**Extracted entries:**
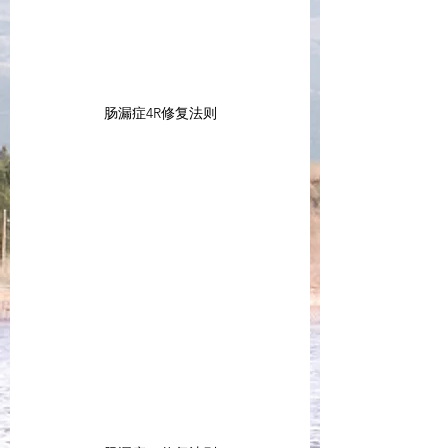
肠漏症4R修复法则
...
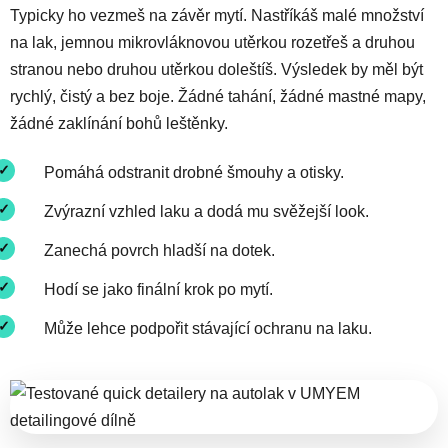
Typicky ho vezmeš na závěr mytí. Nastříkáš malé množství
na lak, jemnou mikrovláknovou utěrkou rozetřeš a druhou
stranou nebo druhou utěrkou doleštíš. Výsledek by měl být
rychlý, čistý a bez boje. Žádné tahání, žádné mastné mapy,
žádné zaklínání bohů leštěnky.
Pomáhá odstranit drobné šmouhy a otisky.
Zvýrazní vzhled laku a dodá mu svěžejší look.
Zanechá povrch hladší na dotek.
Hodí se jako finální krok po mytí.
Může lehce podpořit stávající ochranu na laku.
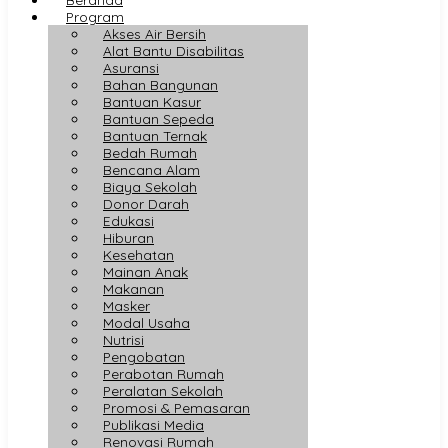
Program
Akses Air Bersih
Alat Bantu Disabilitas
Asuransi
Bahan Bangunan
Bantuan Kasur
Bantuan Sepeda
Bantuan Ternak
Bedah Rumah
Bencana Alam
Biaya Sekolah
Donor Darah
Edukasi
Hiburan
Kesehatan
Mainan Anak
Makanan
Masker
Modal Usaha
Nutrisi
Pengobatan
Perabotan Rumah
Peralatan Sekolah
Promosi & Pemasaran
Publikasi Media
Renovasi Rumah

**Job item:** In the entries above, the lines between the one holding "Promosi & Pemasaran" and the one holding "Renovasi Rumah", inclusive, are to be printed exactly as written, and those alone.

**Result:**
Promosi & Pemasaran
Publikasi Media
Renovasi Rumah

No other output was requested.